5.  Don’t involve people or things that could be hostages.  This one is hard.  One doesn’t want to be inhuman enough never to attach to others or even things, but it only makes sense to protect what you care about. I was careful not to have children.

6.  Test for reality constantly.  Don’t be bluffed.

7.  Never trust flattery.  Accept it as a possibility and test it.  Same with threats.

8.  Frustrated or enraged or drunk etc. people can lash out without knowing their own strength or even intending to do it -- they surprise themselves.  Don’t you be surprised -- watch closely.  Practice on animals:  what signs does this cat make that it’s about to jump?  (Freeze, stare, lick nose, GO!)

9.  Counter-diagnosis:  what is making this person insist on domination?  Ego?  A higher boss? Maybe S/HE’s the defiant one.  Maybe s/he’s scared.  Address that.  Don’t get so wrapped up in yourself that you can’t see the other person.

10.  Is it coming from the social role: doc, cop, or whore?  Use that.  Students know exactly the constraints on teachers in public schools:  no contact, grades justified, protocol observed, no hint of sexuality -- those conditions force vulnerability on the teacher while trying to protect the vulnerability of students.

11.  Hoard your energy for the long haul.  Play the long game.

12.  Role play in advance so you have in mind some strategies.

The goal of the strategies below is to shift the frame of reference in the brains of these bossy people away from the side with checklists, protocols, indicators and categories, over to the side where they see you as a person like them.  Some will say this is from the left brain to the right brain.  My list below is kind of silly.  You can probably do better.  But sometimes being silly is disarming.

1.  “Please tell me your name.” (Surprising how many caregivers don’t do this when any waiter or even receptionist will do it.)
2.  Wink.
3.  “Would you hold my hand for a minute?”  
4.  “What were you like when you were my age?”
5.  “Would you give me ten minutes to tell you about myself?”  (You might need to carry a timer.)  If they say they don’t have ten minutes, ask for five or two.
6.   Write or draw something funny on your skin.  Something the OTHER guy will think is funny.
7.  “What’s your favorite . . .  “  color, TV show, etc.
8.  Give them a piece of candy or a poem.  (You don’t have to write it.)

If this backfires on one person, try it on the next.  Do a little adjusting and inventing.  Try to read body language.  Make this sort of thing a hobby.  Read Eric Berne’s “Games People Play,” and even better Claude Steiner’s “Games Alcoholics Play.”  (They’re often three-handed, which confuses oppositions.) You don’t have to learn any fancy theories to understand these books: just pay attention.
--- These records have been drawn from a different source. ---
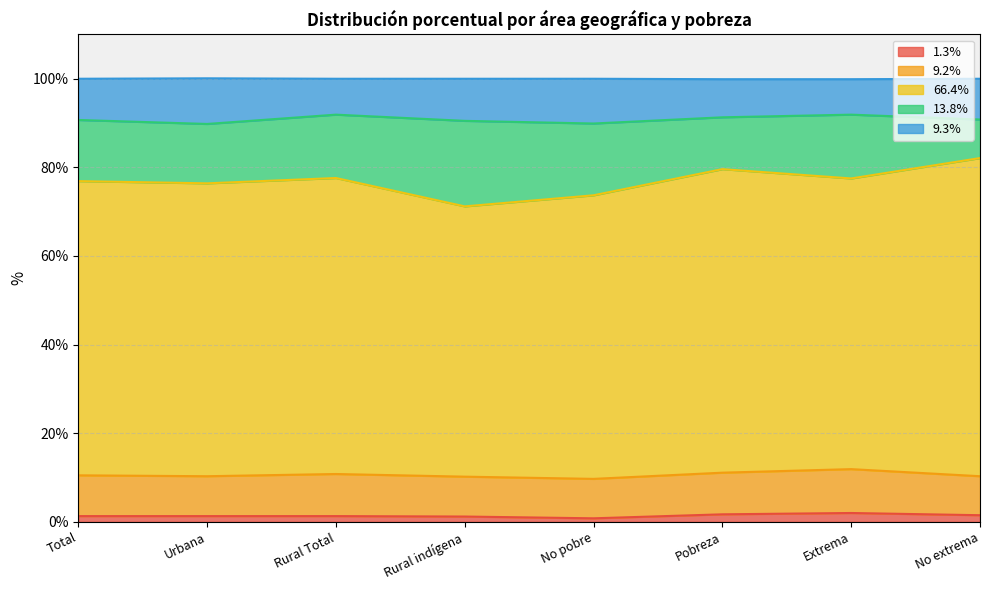

What position from the right is Rural indígena?

5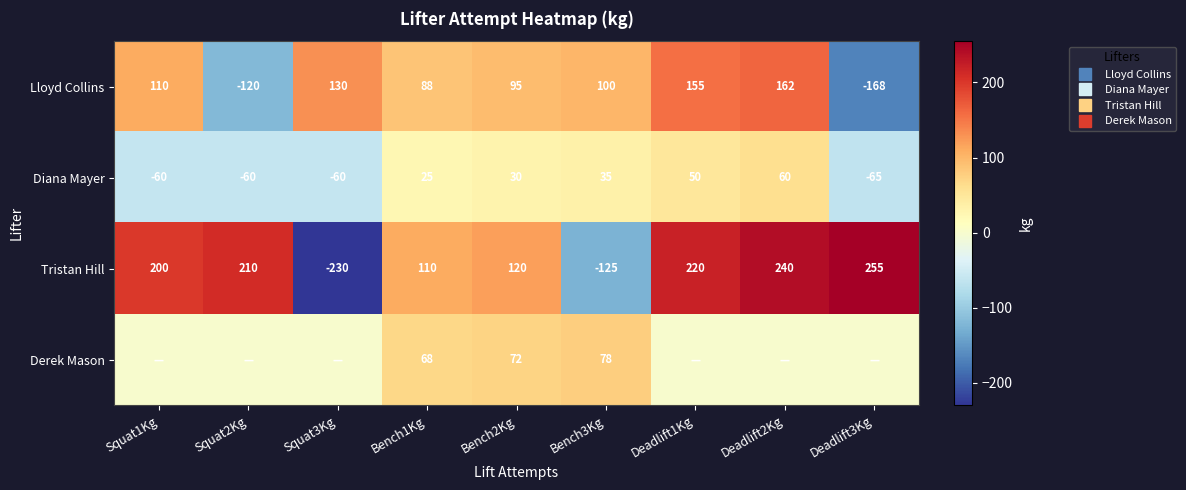

At which label does Diana Mayer reach its minimum?

Deadlift3Kg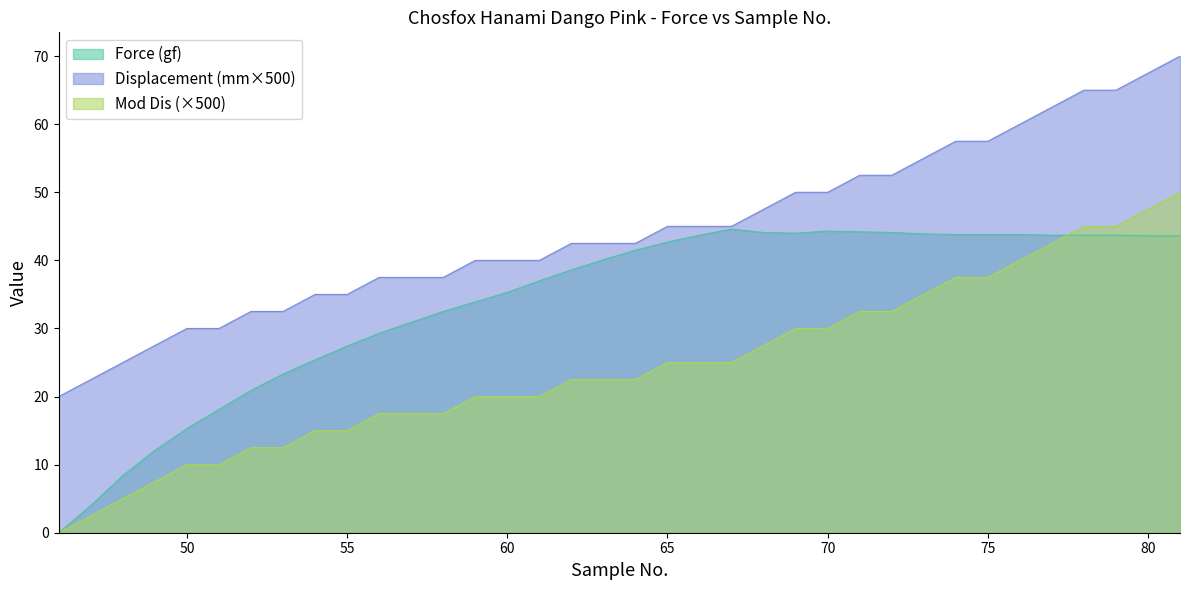

How many interior local valleys does the Force (gf) series have?

1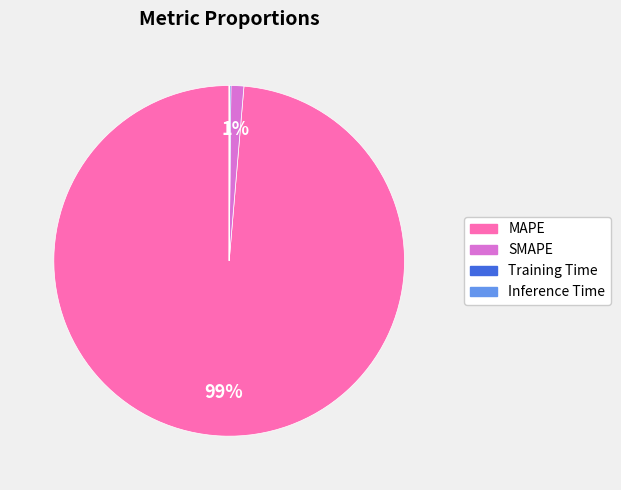

Which slice is the largest?

MAPE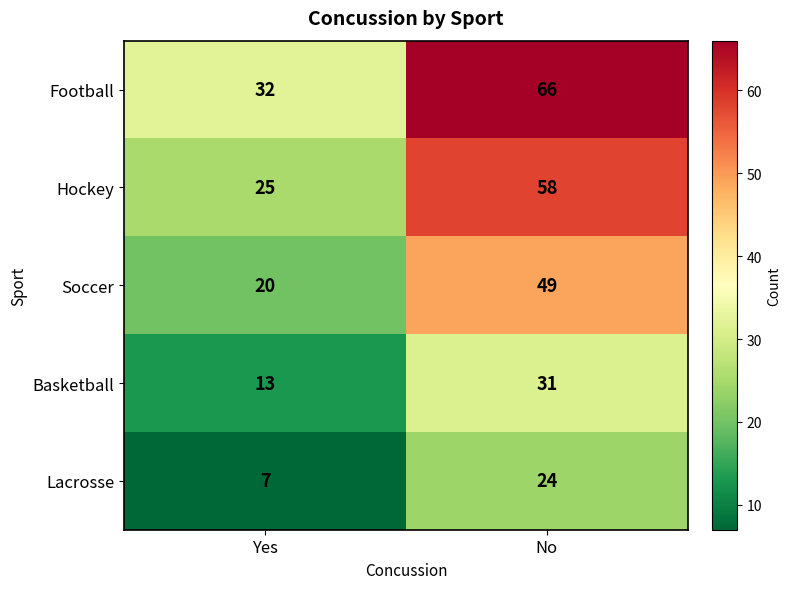

The value of Basketball at Yes is 5. True or false?

False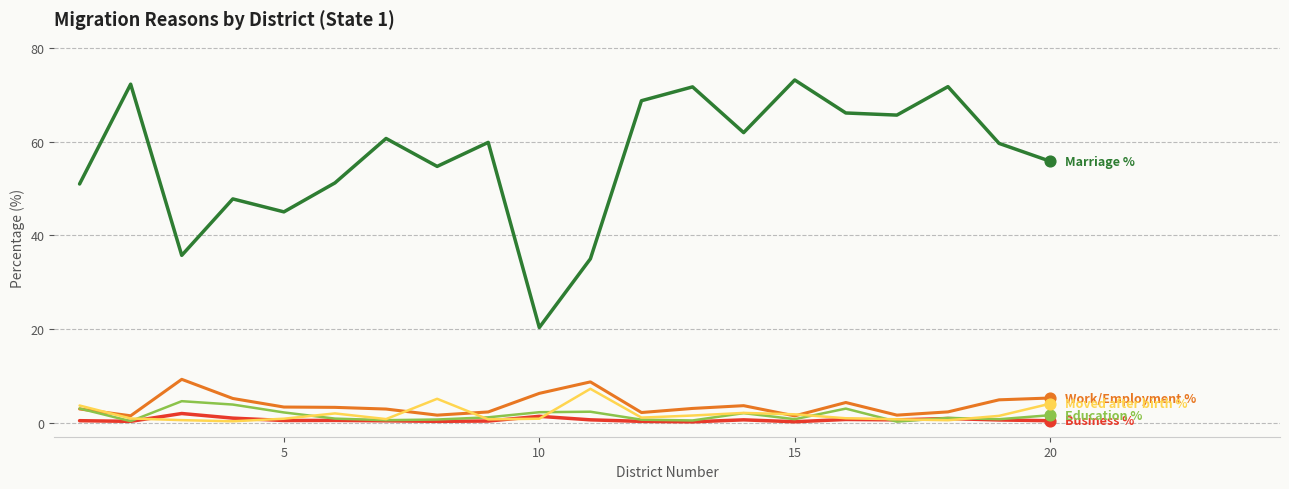

What is the greatest value displayed?

73.2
In any prison, the guards and the prisoners begin to get acquainted and to understand each other, even to like each other.  A culture grows up between them.  Someone didn’t like this at Guantanamo and replaced the former guards with much harsher new ones.  The biggest mistake the “government” has made is not understanding their prisoners.  

When the price is too high, the oppressor cannot win.  They cannot force people to live, as jailers on reservations know.  At Guantanamo no strategy, no intervention, will make a difference now.  It has become inhuman.  The place has become predatory while refusing to kill the prey.  This country is being run as though it were a kennel, an agribusiness, a corporation based on profit.  Guantanamo is another Abu Ghraib.  Those people in Washington DC are NOT the government -- they are a sideshow.  We should oppose and defy “them”  But we don’t know who the real authorities are.  We’re dealing with a “black” ops system that excludes our black president.

More to come that’s not so political.  Maybe.